(Multi-image point correspondence data)
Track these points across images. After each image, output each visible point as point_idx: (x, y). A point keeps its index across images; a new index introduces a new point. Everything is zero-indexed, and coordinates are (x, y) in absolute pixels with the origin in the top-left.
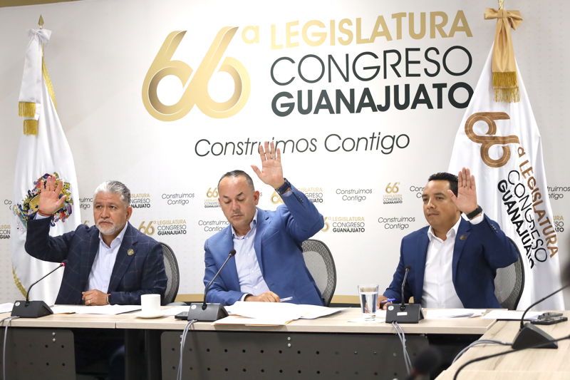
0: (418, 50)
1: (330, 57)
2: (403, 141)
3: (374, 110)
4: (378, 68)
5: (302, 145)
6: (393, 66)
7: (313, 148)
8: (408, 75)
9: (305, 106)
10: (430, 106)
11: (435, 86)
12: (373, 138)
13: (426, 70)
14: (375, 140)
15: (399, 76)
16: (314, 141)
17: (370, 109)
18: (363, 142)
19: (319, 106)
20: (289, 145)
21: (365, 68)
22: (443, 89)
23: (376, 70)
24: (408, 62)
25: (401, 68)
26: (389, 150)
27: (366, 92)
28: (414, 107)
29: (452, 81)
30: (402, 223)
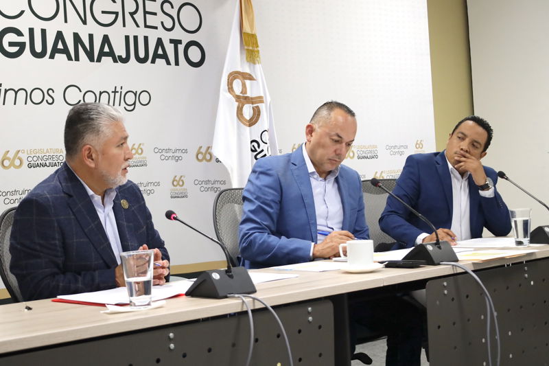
0: (155, 1)
2: (144, 98)
3: (115, 61)
4: (117, 14)
5: (37, 96)
6: (132, 14)
7: (50, 101)
8: (146, 26)
9: (38, 49)
11: (172, 41)
12: (115, 92)
13: (162, 23)
15: (138, 26)
16: (50, 92)
17: (110, 59)
18: (105, 96)
19: (55, 50)
20: (21, 95)
21: (103, 12)
22: (179, 45)
23: (114, 16)
24: (145, 13)
25: (139, 17)
26: (132, 107)
27: (106, 39)
28: (153, 62)
29: (187, 39)
30: (148, 188)
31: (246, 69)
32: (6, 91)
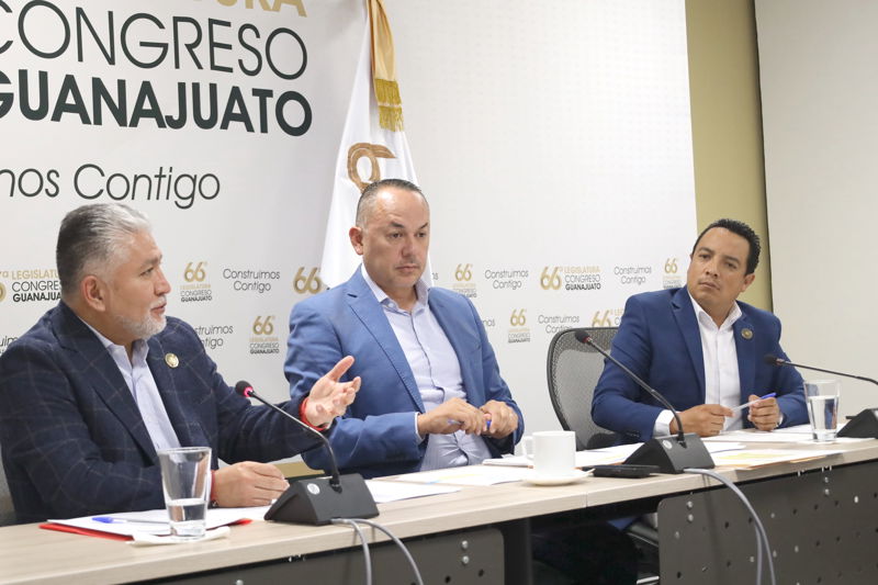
0: (228, 24)
1: (80, 12)
2: (209, 187)
3: (161, 125)
4: (165, 46)
5: (30, 183)
6: (190, 47)
7: (52, 190)
8: (214, 67)
9: (34, 104)
10: (250, 128)
11: (256, 92)
12: (160, 176)
13: (240, 62)
14: (164, 181)
15: (200, 67)
16: (53, 176)
17: (153, 121)
18: (143, 184)
19: (62, 107)
20: (5, 180)
21: (142, 44)
22: (268, 99)
23: (161, 49)
24: (213, 45)
25: (202, 51)
26: (188, 202)
27: (146, 89)
28: (224, 126)
29: (280, 87)
30: (212, 336)
31: (380, 141)
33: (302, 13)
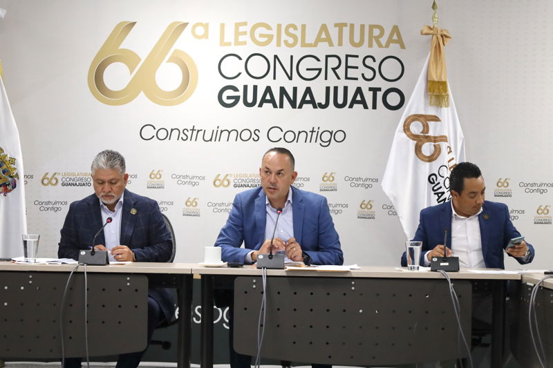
0: (357, 56)
1: (276, 57)
2: (340, 136)
3: (315, 107)
4: (320, 70)
5: (246, 135)
6: (334, 69)
7: (256, 138)
8: (347, 78)
9: (250, 100)
10: (366, 107)
11: (370, 89)
12: (313, 131)
13: (363, 75)
14: (315, 134)
15: (339, 78)
16: (257, 132)
17: (310, 106)
18: (303, 135)
19: (264, 100)
20: (234, 134)
21: (308, 69)
22: (378, 93)
23: (318, 71)
24: (347, 67)
25: (341, 71)
26: (328, 143)
27: (308, 90)
28: (351, 106)
29: (385, 86)
30: (336, 209)
32: (222, 132)
33: (403, 47)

* [Problem statement]: Reproduce every line of the rows above exactly, leaving out the picture markers.

* [Expected answer]:
Track these points across images. After each image, output each visible point as point_idx: (x, y). A point keeps its index across images; a new index introduces a new point. Everything is zero-indexed, and coordinates are (x, y) in absolute pixels with the origin in the top-left.
0: (418, 50)
1: (330, 57)
2: (403, 141)
3: (374, 110)
4: (378, 68)
5: (302, 145)
6: (393, 66)
7: (313, 148)
8: (408, 75)
9: (305, 106)
10: (430, 106)
11: (435, 86)
12: (373, 138)
13: (426, 70)
14: (375, 140)
15: (399, 76)
16: (314, 141)
17: (370, 109)
18: (363, 142)
19: (319, 106)
20: (289, 145)
21: (365, 68)
22: (443, 89)
23: (376, 70)
24: (408, 62)
25: (401, 68)
26: (389, 150)
27: (366, 92)
28: (414, 107)
29: (452, 81)
30: (402, 223)
0: (155, 1)
2: (144, 98)
3: (115, 61)
4: (117, 14)
5: (37, 96)
6: (132, 14)
7: (50, 101)
8: (146, 26)
9: (38, 49)
11: (172, 41)
12: (115, 92)
13: (162, 23)
15: (138, 26)
16: (50, 92)
17: (110, 59)
18: (105, 96)
19: (55, 50)
20: (21, 95)
21: (103, 12)
22: (179, 45)
23: (114, 16)
24: (145, 13)
25: (139, 17)
26: (132, 107)
27: (106, 39)
28: (153, 62)
29: (187, 39)
30: (148, 188)
31: (246, 69)
32: (6, 91)
0: (228, 24)
1: (80, 12)
2: (209, 187)
3: (161, 125)
4: (165, 46)
5: (30, 183)
6: (190, 47)
7: (52, 190)
8: (214, 67)
9: (34, 104)
10: (250, 128)
11: (256, 92)
12: (160, 176)
13: (240, 62)
14: (164, 181)
15: (200, 67)
16: (53, 176)
17: (153, 121)
18: (143, 184)
19: (62, 107)
20: (5, 180)
21: (142, 44)
22: (268, 99)
23: (161, 49)
24: (213, 45)
25: (202, 51)
26: (188, 202)
27: (146, 89)
28: (224, 126)
29: (280, 87)
30: (212, 336)
31: (380, 141)
33: (302, 13)
0: (357, 56)
1: (276, 57)
2: (340, 136)
3: (315, 107)
4: (320, 70)
5: (246, 135)
6: (334, 69)
7: (256, 138)
8: (347, 78)
9: (250, 100)
10: (366, 107)
11: (370, 89)
12: (313, 131)
13: (363, 75)
14: (315, 134)
15: (339, 78)
16: (257, 132)
17: (310, 106)
18: (303, 135)
19: (264, 100)
20: (234, 134)
21: (308, 69)
22: (378, 93)
23: (318, 71)
24: (347, 67)
25: (341, 71)
26: (328, 143)
27: (308, 90)
28: (351, 106)
29: (385, 86)
30: (336, 209)
32: (222, 132)
33: (403, 47)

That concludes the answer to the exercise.